TASK TO CARRY OUT =
Retype each line of the data below exactly, beginning with the first and ending with the one that contains "left back paw: (650, 407)". Pictures do not belong in the copy.

TASK INPUT =
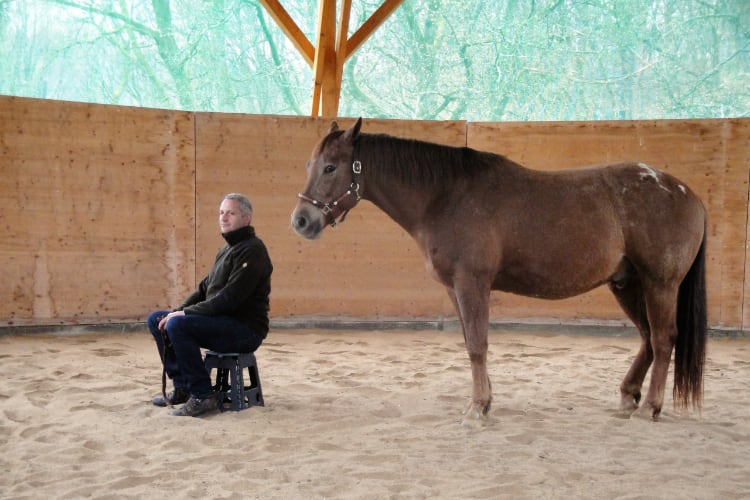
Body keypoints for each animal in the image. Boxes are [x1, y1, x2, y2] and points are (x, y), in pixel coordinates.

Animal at [290, 118, 708, 426]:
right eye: (309, 165)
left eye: (330, 167)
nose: (301, 220)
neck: (446, 196)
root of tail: (687, 193)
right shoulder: (454, 289)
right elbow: (470, 341)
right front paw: (483, 401)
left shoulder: (472, 284)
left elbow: (478, 344)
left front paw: (477, 409)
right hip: (627, 284)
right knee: (647, 338)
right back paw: (628, 397)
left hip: (659, 284)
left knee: (663, 339)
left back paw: (650, 407)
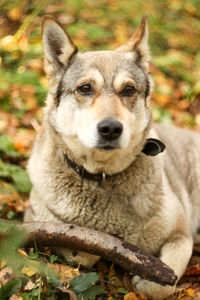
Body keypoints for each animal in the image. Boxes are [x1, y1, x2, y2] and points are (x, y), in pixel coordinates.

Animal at [24, 16, 200, 300]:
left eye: (128, 90)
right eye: (85, 88)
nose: (110, 128)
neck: (103, 176)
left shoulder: (181, 234)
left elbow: (165, 280)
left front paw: (147, 281)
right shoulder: (38, 222)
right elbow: (81, 251)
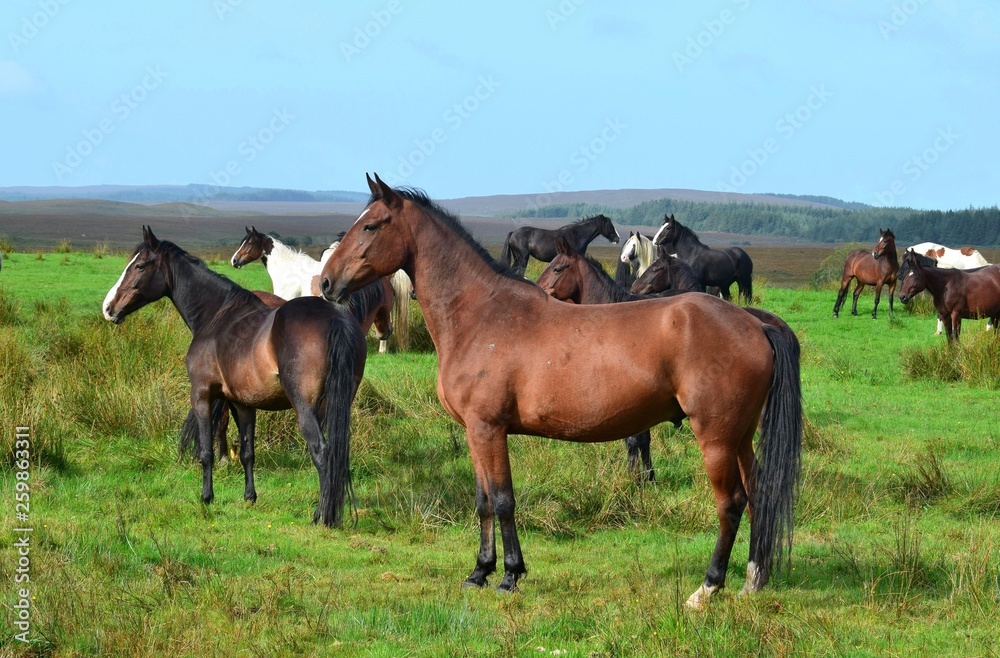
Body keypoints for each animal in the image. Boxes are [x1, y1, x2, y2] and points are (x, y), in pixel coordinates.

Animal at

RESPONSE TO THIS EXERCISE =
Body keypoints for each animal in the image. Boxes are [x1, y1, x2, y2] and points are (x, y), in pixel coordinates.

Animal at [290, 118, 708, 426]:
right eye: (309, 165)
left eye: (330, 167)
nose: (301, 220)
neck: (446, 196)
root of tail: (687, 193)
right shoulder: (454, 289)
right elbow: (470, 341)
right front paw: (483, 401)
left shoulder: (472, 284)
left elbow: (478, 344)
left front paw: (477, 409)
right hip: (627, 284)
right knee: (647, 338)
right back paw: (628, 397)
left hip: (659, 284)
left knee: (663, 339)
left back paw: (650, 407)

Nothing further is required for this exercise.